By Tesfa-Alem Tekle
January 20, 2015 (ADDIS ABABA) – South Sudan’s Nuer community in Ethiopia has called for an immediate and unconditional withdrawal of the Ugandan People’s Defence Forces (UPDF) from the country ahead of the resumption of a new round of peace talks between the rival SPLM factions.
- A contingent of soldiers from the Ugandan People’s Defence Force (Photo courtesy New Vision)
The president of the Nuer community in Ethiopia, Koat Gatkuoth Thoat Diu, told Sudan Tribune that Uganda’s continued refusal to withdraw its forces in South Sudan would remain a major obstruction to the peace process being mediated by Intergovernmental Authority on Development (IGAD).
He urged IGAD, the international community to exert more pressure on Uganda to halt its military intervention in the young East African nation.
During an official visit to Ethiopia last month, Ugandan leader Yoweri Museveni said his troops would not pull out unless IGAD deploys a regional security force capable to replacing them.
Museveni argued that his decision was necessary to avoid a security vaccum.
“We didn’t go to south Sudan looking for [a] job. We deployed our troops because we have brothers there,” he said.
“We are not the problem in South Sudan and the problem is lack of peace among the South Sudanese people,” he added.
Uganda deployed its troops in South Sudan shortly after conflict erupted in December 2013 following a political dispute in the rival party (SPLM).
According to Museveni, troops are tasked with protecting civilians and public facilities from rebel attacks.
However, rebels have accused the UPDF of being actively involved in combat against opposition forces led by former vice-president Riek Machar, who is of Nuer ethnicity.
Rebel officials in Addis Ababa today told Sudan Tribune that Uganda’s continued defiance in response to repeated calls to withdraw from South Sudan will only jeopaerdise peace negotiations and further the suffering of the South Sudanese people.
Rebels also accuse the UPDF of taking part in targeted killings of ethnic Nuers alongside government forces and claim that Uganda is flouting an international ban on the use of cluster bombs.

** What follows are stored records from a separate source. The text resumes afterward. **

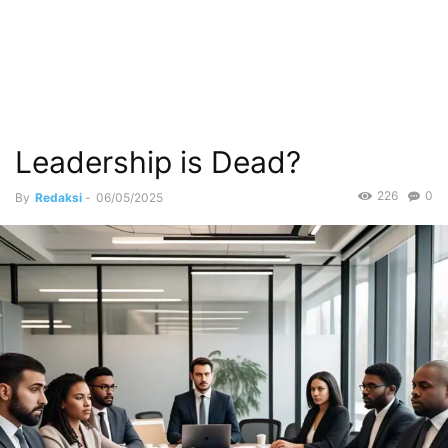
Leadership is Dead?
226
0
By
Redaksi
-
06/05/2025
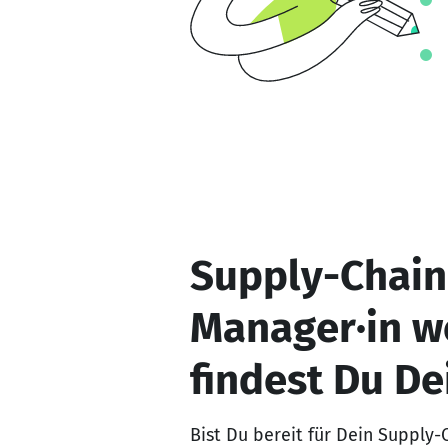
Supply-Chain
Manager·in w
findest Du De
Bist Du bereit für Dein Supply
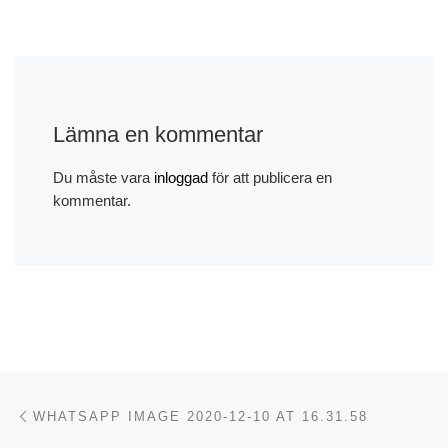
Lämna en kommentar
Du måste vara
inloggad
för att publicera en
kommentar.
Inläggsnavigering
Föregående inlägg
WHATSAPP IMAGE 2020-12-10 AT 16.31.58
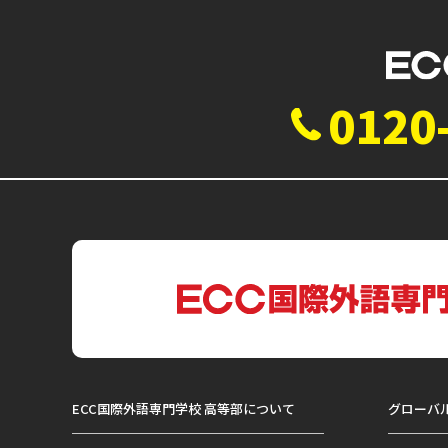
0120
ECC国際外語専門学校 高等部について
グローバ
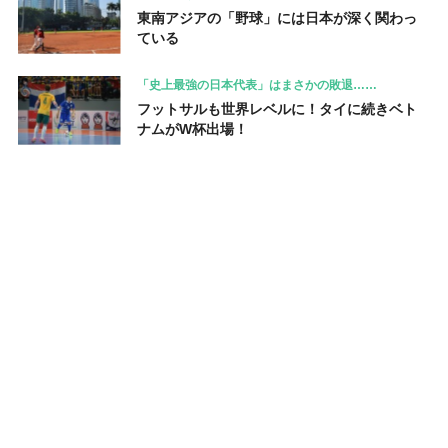
東南アジアの「野球」には日本が深く関わっ
ている
「史上最強の日本代表」はまさかの敗退……
フットサルも世界レベルに！タイに続きベト
ナムがW杯出場！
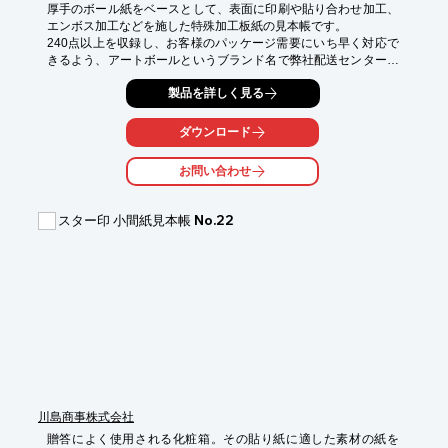
厚手のボール紙をベースとして、表面に印刷や貼り合わせ加工、
エンボス加工などを施した特殊加工板紙の見本帳です。

240点以上を収録し、お客様のパッケージ需要にいち早く対応で
きるよう、アートボールというブランド名で弊社配送センターに
常備在庫しています。

製品を詳しく見る
色々な形に抜型で抜いて箱の形に組み立てることができ、外箱だ
けでなく仕切などにも対応いたします。

金銀、アルミボールや食品対応の機能紙、Vカット原紙なども多
ダウンロード
数収録しています。

画像では質感が伝わらないと思われますので、ぜひ見本帳をお手
お問い合わせ
元にお取り寄せください。

見本帳サイズ：9.5×17.5×12.5cm（縦×横×高さ） 

スター印 小間紙見本帳 No.22
重さ：1.6kg
川島商事株式会社
贈答によく使用される化粧箱。その貼り紙に適した素材の紙を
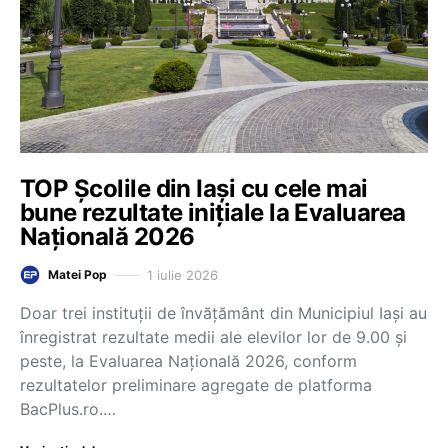
TOP Școlile din Iași cu cele mai
bune rezultate inițiale la Evaluarea
Națională 2026
1 iulie 2026
Matei Pop
Doar trei instituții de învățământ din Municipiul Iași au
înregistrat rezultate medii ale elevilor lor de 9.00 și
peste, la Evaluarea Națională 2026, conform
rezultatelor preliminare agregate de platforma
BacPlus.ro.…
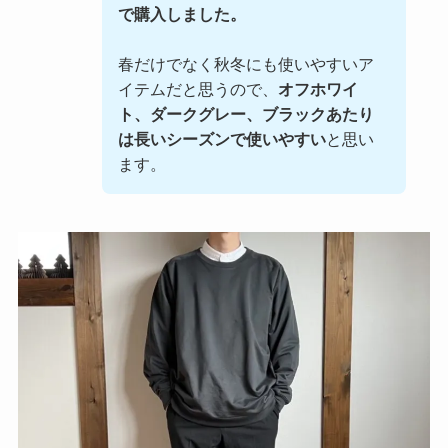
で購入しました。
春だけでなく秋冬にも使いやすいア
イテムだと思うので、
オフホワイ
ト、ダークグレー、ブラックあたり
は長いシーズンで使いやすい
と思い
ます。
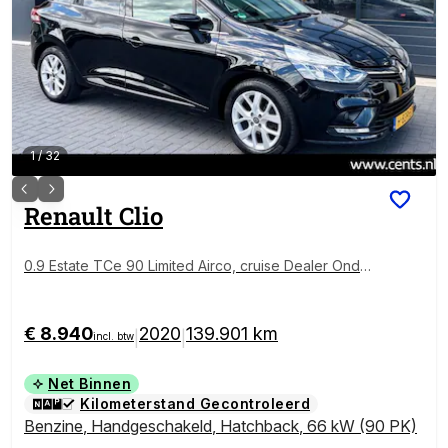
1
/
32
Renault
Clio
0.9 Estate TCe 90 Limited Airco, cruise Dealer Onder
houden
€ 8.940
2020
139.901 km
|
|
incl. btw
Net Binnen
Kilometerstand Gecontroleerd
Benzine
,
Handgeschakeld
,
Hatchback
,
66 kW (90 PK)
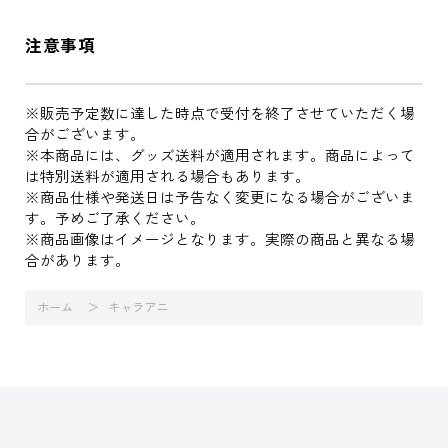
注意事項
※販売予定数に達した時点で受付を終了させていただく場
合がございます。
※本商品には、グッズ送料が適用されます。商品によって
は特別送料が適用される場合もあります。
※商品仕様や発送日は予告なく変更になる場合がございま
す。予めご了承ください。
※商品画像はイメージとなります。実際の商品と異なる場
合があります。
ホーム
キャラアニ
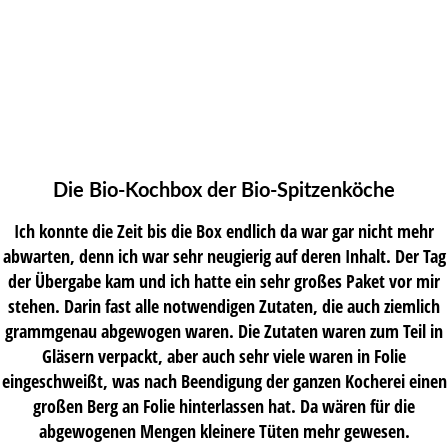
Die Bio-Kochbox der Bio-Spitzenköche
Ich konnte die Zeit bis die Box endlich da war gar nicht mehr
abwarten, denn ich war sehr neugierig auf deren Inhalt. Der Tag
der Übergabe kam und ich hatte ein sehr großes Paket vor mir
stehen. Darin fast alle notwendigen Zutaten, die auch ziemlich
grammgenau abgewogen waren. Die Zutaten waren zum Teil in
Gläsern verpackt, aber auch sehr viele waren in Folie
eingeschweißt, was nach Beendigung der ganzen Kocherei einen
großen Berg an Folie hinterlassen hat. Da wären für die
abgewogenen Mengen kleinere Tüten mehr gewesen.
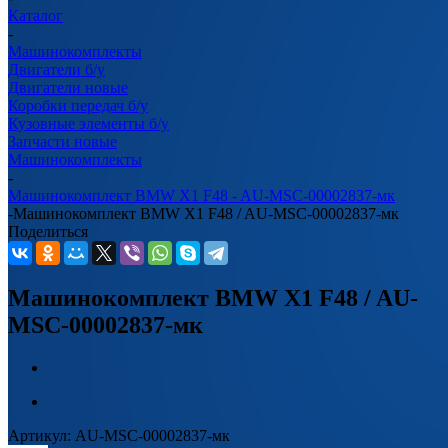
Каталог
-
Машинокомплекты
Двигатели б/у
Двигатели новые
Коробки передач б/у
Кузовные элементы б/у
Запчасти новые
Машинокомплекты
-
Машинокомплект BMW X1 F48 - AU-MSC-00002837-мк
-
Машинокомплект BMW X1 F48 / AU-MSC-00002837-мк
Поделиться
Машинокомплект BMW X1 F48 / AU-
MSC-00002837-мк
Артикул:
AU-MSC-00002837-мк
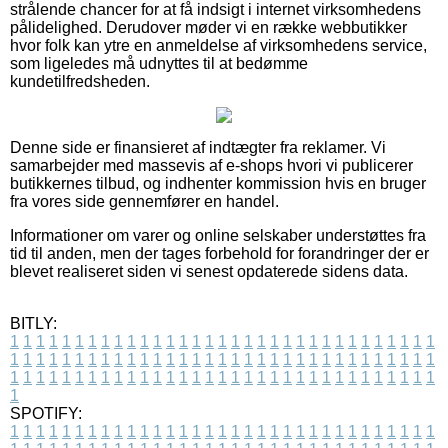
strålende chancer for at få indsigt i internet virksomhedens
pålidelighed. Derudover møder vi en række webbutikker
hvor folk kan ytre en anmeldelse af virksomhedens service,
som ligeledes må udnyttes til at bedømme
kundetilfredsheden.
Denne side er finansieret af indtægter fra reklamer. Vi
samarbejder med massevis af e-shops hvori vi publicerer
butikkernes tilbud, og indhenter kommission hvis en bruger
fra vores side gennemfører en handel.
Informationer om varer og online selskaber understøttes fra
tid til anden, men der tages forbehold for forandringer der er
blevet realiseret siden vi senest opdaterede sidens data.
BITLY:
1
1
1
1
1
1
1
1
1
1
1
1
1
1
1
1
1
1
1
1
1
1
1
1
1
1
1
1
1
1
1
1
1
1
1
1
1
1
1
1
1
1
1
1
1
1
1
1
1
1
1
1
1
1
1
1
1
1
1
1
1
1
1
1
1
1
1
1
1
1
1
1
1
1
1
1
1
1
1
1
1
1
1
1
1
1
1
1
1
1
1
1
1
1
1
1
1
1
1
1
SPOTIFY:
1
1
1
1
1
1
1
1
1
1
1
1
1
1
1
1
1
1
1
1
1
1
1
1
1
1
1
1
1
1
1
1
1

Thousands have been killed as a result of the latest conflict in South Sudan, with about 1.9 million people also forced to flee their homes.
Ongoing peace negotiations in Ethiopia between the two warring SPLM factions have so far failed to yield a lasting political settlement to the crisis.
IGAD leaders are due to meet on 30 January to discuss the ongoing conflict in South Sudan.
Machar and South Sudanese president Salva Kiir have also been invited to attend the summit, in which both are expected to face renewed pressure from regional leaders to reach peace deal.